(Dataset)

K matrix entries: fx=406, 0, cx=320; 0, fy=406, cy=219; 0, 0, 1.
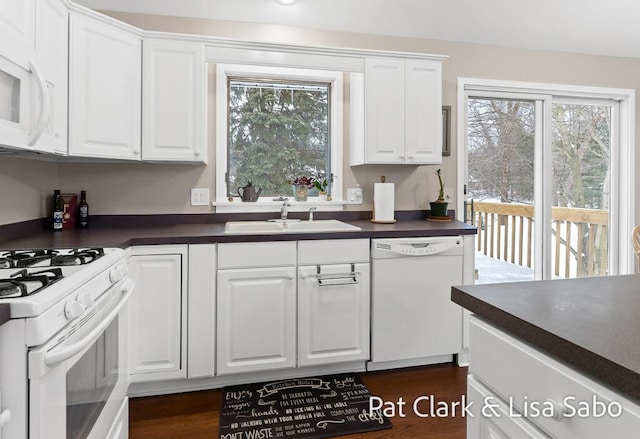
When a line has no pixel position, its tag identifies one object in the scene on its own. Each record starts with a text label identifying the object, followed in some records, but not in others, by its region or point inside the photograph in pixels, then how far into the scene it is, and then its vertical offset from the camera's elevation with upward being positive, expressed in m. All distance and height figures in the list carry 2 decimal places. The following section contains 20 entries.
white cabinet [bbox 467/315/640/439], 0.63 -0.32
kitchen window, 2.91 +0.66
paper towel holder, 2.89 +0.00
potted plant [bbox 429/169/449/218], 3.06 +0.09
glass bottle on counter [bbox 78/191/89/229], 2.59 +0.01
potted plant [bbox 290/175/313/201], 2.98 +0.23
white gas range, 0.96 -0.34
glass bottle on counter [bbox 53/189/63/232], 2.43 +0.02
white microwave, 1.42 +0.41
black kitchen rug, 1.94 -1.00
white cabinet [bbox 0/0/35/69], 1.42 +0.70
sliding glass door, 3.38 +0.32
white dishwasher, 2.48 -0.50
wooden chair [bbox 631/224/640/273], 2.56 -0.12
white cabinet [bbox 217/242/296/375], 2.27 -0.50
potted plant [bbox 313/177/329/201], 3.05 +0.23
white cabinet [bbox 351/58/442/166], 2.81 +0.75
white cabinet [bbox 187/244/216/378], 2.22 -0.52
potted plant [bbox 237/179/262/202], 2.90 +0.18
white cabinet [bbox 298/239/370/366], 2.37 -0.49
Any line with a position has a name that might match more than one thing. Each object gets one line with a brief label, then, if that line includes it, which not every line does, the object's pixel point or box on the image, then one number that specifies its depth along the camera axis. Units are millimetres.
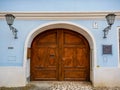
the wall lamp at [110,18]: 5338
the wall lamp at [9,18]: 5426
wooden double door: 6816
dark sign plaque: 6125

(End Dataset)

▸ **The problem**
Where a line contains "wooden chair [bbox", begin there and transcribe every line through the last one of the records above, exactly and with no pictures.

▸ **Finished exercise**
wooden chair [bbox 631/224/640/273], 2.56 -0.12
white cabinet [bbox 217/242/296/375], 2.27 -0.50
potted plant [bbox 313/177/329/201], 3.05 +0.23
white cabinet [bbox 351/58/442/166], 2.81 +0.75
white cabinet [bbox 187/244/216/378], 2.22 -0.52
potted plant [bbox 237/179/262/202], 2.90 +0.18
white cabinet [bbox 298/239/370/366], 2.37 -0.49
Any line with a position has a name that might match more than one thing. Each object gets one line with a brief label, then, if that line includes it, which not every line does, the object's pixel point or box on the image, then one number that specifies its depth along the camera axis. Units are millimetres.
the wall lamp at [110,18]: 5338
the wall lamp at [9,18]: 5426
wooden double door: 6816
dark sign plaque: 6125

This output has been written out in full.